Signs that Jayathilak's career would be different (and blessed by Lady Luck) came early: he met his wife, an IAS batchmate, at the Old Delhi railway station where both were waiting to catch a train that would take them to Mussorie where all IAS officers undergo training (she too sought a transfer and is now serving as District Collector, Korba, Chattisgarh). Jayathilak's first posting was as sub-collector of Mananthavad and Managing Director of Priyadarshini Tea Estates, a state-run organisation focussed on rehabilitating bonded labourers. It was thanks to the latter that he discovered the power of the brand. The estate used to sell bulk tea; tea that was packaged and branded, Jayathilak discovered, brought a better price. It was chance that saw him land his first break in tourism: in 1997, he was named Director of Kerala Institute of Tourism and Travel Studies. From then on, Jayathilak's passion for travel and performance took over: he was soon named Managing Director of ktdc. God's Own Country was a magnetic line, but the man followed it up with his own alphabet of implementation. "A for Ayurveda. B for Backwaters. C for Culture, and D for lack of Distance. "

It's a chilly December evening when this writer, having journeyed some 300 kilometres from state capital Raipur, first meets Jayathilak. In the background is the awesome floodlit spectacle of the 97-feet horseshoe-shaped Chitrakote Falls. "I'll bet you didn't know these are the largest falls in the country with 50-60 per cent of the volume of Niagara Falls," says Jayathilak. Trivia comes naturally to Jayathilak the quizzard. Combined with his determined forays into the heart of darkness, the result is nothing short of startling: a Power Point presentation titled Where Would You Find? Chattisgarh, it emerges, is home to the world's oldest tribal community, the deepest living cave, 22,000 varieties of rice, and Asia's oldest Catholic church. All facts, stresses Jayathilak, are vetted by entities like Imperial Gazeteer and the National Geographic Society.

When Jayathilak chanced on Chitrakote, it was just 15 acres of wilderness. Today, a local hotelier, chosen after a transparent and rigorous tendering process, manages Indravati Luxury Camps. Devendra "Bunty" Singh, who runs the camp, says he has seen a 40 per cent increase in business over the past 10 months. Why, you can even pick up a Chitrakote Falls T-shirt.

[Stored items]

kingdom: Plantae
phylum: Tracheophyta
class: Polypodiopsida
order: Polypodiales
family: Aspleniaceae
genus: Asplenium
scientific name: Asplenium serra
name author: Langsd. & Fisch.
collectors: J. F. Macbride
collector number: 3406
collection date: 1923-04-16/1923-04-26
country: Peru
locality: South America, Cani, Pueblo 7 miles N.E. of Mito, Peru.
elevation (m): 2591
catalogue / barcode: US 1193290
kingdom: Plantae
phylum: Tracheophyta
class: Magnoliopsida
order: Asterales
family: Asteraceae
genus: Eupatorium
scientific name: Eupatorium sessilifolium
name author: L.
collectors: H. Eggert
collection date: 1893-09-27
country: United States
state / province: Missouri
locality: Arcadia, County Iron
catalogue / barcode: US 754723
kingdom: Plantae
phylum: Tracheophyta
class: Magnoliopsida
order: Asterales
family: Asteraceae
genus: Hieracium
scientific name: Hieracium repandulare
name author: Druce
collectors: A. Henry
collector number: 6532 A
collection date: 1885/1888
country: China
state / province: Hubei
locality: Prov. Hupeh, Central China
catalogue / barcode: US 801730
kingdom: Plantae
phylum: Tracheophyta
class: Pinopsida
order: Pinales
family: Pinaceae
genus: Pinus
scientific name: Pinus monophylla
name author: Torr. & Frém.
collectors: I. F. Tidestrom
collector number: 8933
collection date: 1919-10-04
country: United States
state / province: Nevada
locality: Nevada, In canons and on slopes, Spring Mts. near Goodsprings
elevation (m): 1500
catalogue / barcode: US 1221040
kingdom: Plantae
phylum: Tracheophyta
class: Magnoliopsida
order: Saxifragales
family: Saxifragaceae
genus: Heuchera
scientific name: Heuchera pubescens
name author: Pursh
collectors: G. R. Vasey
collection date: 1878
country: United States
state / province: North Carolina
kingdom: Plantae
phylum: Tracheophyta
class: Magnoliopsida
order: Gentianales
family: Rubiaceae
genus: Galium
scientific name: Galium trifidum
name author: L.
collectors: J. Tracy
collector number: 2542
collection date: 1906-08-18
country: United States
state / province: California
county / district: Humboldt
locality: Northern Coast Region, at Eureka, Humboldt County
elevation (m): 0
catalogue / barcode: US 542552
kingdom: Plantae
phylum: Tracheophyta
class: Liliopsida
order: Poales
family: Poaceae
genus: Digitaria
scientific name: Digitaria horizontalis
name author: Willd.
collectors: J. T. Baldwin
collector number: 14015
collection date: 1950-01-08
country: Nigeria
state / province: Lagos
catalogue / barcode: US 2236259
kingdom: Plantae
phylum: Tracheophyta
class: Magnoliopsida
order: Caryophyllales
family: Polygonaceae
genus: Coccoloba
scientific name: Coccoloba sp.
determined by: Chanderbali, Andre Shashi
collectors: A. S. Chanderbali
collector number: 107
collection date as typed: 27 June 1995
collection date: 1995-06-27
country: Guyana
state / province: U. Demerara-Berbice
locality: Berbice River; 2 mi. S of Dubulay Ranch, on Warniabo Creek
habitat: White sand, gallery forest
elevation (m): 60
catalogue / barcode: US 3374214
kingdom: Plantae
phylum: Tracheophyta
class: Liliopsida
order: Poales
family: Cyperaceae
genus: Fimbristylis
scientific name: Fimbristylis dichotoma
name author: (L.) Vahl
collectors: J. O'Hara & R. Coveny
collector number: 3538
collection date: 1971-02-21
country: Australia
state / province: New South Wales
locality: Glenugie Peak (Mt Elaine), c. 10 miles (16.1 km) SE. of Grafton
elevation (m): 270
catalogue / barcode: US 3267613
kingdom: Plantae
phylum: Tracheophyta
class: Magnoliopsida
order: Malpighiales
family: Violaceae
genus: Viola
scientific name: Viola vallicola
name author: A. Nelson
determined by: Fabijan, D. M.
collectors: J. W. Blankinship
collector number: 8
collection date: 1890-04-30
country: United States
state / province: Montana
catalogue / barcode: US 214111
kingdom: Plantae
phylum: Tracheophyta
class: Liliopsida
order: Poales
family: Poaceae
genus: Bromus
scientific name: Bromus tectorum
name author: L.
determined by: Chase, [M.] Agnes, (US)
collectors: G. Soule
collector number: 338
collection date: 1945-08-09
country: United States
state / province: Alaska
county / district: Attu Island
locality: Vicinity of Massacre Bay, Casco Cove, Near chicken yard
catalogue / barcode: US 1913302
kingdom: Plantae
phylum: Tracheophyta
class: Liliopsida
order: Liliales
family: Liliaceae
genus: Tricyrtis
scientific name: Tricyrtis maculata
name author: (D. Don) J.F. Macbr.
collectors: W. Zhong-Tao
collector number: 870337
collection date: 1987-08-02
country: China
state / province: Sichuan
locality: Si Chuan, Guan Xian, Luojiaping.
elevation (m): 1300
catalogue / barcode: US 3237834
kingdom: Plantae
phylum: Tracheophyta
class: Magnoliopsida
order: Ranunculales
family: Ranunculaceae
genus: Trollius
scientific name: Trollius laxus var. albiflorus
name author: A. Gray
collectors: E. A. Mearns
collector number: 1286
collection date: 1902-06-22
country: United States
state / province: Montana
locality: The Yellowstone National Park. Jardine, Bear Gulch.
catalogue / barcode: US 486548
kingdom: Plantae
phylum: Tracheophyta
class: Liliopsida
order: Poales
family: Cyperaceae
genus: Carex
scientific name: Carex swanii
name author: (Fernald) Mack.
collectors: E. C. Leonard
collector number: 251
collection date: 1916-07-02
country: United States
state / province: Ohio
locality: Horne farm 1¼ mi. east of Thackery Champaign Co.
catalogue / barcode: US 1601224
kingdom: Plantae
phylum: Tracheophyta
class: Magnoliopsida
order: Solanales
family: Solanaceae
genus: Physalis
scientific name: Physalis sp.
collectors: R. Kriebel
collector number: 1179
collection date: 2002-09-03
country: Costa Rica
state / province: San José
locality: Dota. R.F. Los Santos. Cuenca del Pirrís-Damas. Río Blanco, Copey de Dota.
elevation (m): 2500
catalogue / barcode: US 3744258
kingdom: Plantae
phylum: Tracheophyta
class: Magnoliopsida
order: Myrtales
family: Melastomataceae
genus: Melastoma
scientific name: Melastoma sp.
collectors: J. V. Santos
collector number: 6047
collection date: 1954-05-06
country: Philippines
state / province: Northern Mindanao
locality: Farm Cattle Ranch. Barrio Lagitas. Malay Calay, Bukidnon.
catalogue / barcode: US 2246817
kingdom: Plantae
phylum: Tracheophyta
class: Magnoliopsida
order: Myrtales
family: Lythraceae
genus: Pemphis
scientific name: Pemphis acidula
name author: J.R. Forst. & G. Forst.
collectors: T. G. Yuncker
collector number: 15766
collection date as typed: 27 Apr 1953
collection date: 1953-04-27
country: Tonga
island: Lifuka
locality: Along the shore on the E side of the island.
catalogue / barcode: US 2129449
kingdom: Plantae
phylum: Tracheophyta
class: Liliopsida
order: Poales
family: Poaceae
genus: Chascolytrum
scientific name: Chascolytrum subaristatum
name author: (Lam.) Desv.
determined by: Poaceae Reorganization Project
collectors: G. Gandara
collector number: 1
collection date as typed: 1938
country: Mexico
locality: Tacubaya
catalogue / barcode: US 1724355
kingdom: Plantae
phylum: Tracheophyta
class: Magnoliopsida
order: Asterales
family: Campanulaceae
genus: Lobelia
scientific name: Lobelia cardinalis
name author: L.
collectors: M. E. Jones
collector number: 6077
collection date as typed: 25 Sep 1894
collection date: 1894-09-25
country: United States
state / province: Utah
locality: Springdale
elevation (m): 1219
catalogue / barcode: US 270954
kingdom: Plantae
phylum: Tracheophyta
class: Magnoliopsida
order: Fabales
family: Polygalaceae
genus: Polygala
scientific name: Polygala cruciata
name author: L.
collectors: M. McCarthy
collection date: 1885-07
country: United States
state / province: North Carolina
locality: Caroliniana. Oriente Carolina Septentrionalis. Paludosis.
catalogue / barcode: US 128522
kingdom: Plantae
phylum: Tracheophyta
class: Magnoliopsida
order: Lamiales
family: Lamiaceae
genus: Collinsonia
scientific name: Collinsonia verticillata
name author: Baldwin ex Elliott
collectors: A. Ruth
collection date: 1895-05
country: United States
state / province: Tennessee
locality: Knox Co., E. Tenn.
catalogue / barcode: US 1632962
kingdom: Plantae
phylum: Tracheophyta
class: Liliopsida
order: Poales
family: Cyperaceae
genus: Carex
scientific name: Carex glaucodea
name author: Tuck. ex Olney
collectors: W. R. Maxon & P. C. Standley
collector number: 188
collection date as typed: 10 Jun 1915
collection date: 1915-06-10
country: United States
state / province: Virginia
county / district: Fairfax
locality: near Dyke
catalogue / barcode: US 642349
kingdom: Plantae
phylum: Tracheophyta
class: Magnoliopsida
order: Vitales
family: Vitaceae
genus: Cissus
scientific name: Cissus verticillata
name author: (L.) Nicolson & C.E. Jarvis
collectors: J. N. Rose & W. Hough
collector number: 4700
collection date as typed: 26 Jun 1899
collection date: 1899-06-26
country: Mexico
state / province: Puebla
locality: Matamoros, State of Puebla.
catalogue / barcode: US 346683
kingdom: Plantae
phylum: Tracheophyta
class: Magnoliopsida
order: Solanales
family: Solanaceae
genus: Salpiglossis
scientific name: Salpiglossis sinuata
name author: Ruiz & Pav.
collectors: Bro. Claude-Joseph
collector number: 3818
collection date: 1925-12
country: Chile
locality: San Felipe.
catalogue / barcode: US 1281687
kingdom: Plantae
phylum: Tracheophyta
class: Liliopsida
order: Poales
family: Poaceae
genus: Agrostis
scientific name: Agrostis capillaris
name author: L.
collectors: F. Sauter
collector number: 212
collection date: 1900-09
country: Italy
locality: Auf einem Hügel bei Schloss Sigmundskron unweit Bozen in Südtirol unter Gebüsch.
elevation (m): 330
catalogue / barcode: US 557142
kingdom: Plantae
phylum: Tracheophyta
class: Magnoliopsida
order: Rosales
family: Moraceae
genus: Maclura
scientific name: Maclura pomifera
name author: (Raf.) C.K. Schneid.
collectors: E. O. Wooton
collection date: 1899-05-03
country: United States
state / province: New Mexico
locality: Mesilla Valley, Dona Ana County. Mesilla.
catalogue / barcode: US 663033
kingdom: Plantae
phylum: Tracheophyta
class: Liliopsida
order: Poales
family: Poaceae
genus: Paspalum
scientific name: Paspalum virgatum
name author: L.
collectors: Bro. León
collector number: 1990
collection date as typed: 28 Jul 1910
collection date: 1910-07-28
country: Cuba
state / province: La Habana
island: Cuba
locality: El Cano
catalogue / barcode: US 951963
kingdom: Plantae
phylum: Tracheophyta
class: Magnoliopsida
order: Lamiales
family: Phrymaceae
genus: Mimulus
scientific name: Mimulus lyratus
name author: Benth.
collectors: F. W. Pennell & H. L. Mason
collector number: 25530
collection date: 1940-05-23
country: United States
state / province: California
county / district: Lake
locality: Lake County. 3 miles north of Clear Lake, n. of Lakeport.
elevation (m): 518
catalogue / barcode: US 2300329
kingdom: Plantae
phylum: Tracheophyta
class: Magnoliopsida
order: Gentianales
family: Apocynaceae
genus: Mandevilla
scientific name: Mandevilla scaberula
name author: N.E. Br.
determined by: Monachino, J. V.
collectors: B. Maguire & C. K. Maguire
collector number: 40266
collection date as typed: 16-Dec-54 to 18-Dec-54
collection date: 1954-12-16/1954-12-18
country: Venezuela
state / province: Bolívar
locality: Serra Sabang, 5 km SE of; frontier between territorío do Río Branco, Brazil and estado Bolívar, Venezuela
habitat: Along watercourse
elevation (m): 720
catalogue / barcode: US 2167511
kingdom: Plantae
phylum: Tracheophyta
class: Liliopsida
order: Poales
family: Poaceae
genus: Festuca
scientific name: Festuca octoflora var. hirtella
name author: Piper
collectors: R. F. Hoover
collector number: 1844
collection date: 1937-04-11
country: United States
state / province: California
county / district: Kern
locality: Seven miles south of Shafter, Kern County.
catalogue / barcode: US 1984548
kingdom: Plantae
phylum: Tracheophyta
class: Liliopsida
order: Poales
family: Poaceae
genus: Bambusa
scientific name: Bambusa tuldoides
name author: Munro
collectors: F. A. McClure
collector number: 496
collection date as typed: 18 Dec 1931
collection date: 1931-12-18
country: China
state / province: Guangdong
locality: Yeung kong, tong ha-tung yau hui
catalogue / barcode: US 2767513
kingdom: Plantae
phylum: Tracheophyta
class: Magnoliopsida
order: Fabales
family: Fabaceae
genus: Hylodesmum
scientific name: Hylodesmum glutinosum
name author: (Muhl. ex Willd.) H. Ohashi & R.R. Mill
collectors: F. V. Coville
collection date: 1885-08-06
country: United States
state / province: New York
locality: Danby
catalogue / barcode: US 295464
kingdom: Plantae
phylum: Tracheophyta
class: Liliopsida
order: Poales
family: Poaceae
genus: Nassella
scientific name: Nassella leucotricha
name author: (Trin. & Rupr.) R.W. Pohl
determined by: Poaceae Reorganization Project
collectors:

> **Directions**
a: According to the passage about Jayathilak, where did he meet his wife?
b: Write the next part of the passage about Jayathilak and tourism, picking up after its last sentence.

> **Answers to each task**
a: At the Old Delhi railway station.

b:
Jayathilak has structured the Chattisgarh Tourism Board on the same lines as the Singapore or Malaysia Tourism Boards, eschewing the corporation model preferred by other states. "A board's role is to facilitate and promote," explains the doctor. "The day-to-day management should be left to professionals." Jayathilak is probably the board's only full-time employee. Everything else-answering calls, managing projects, e-mail management, auditing, communications-is outsourced. And the board pays market rates. Its marketing and communications, for instance, is managed by Suniti Ghoshal, who quit as head of corporate communications, Aviva to join him. Jayathilak has also formed a 15-member board comprising tourism experts, government nominees, hoteliers, airline-representatives that meets from time to time to evolve a strategy to market Chattisgarh.

Yet, the tourism crusader is quick to emphasise that he is after "class tourism, not mass tourism". His M.O. is unique: he unearths new destinations by asking village elders and busy bodies about places of interest; when he realised that the state didn't have trained guides he released ads in local papers and received 500 responses. "There were trained IIT engineers, academics, English professors, all from Chattisgarh who wanted to take up the job because the thought of being a guide appealed to them."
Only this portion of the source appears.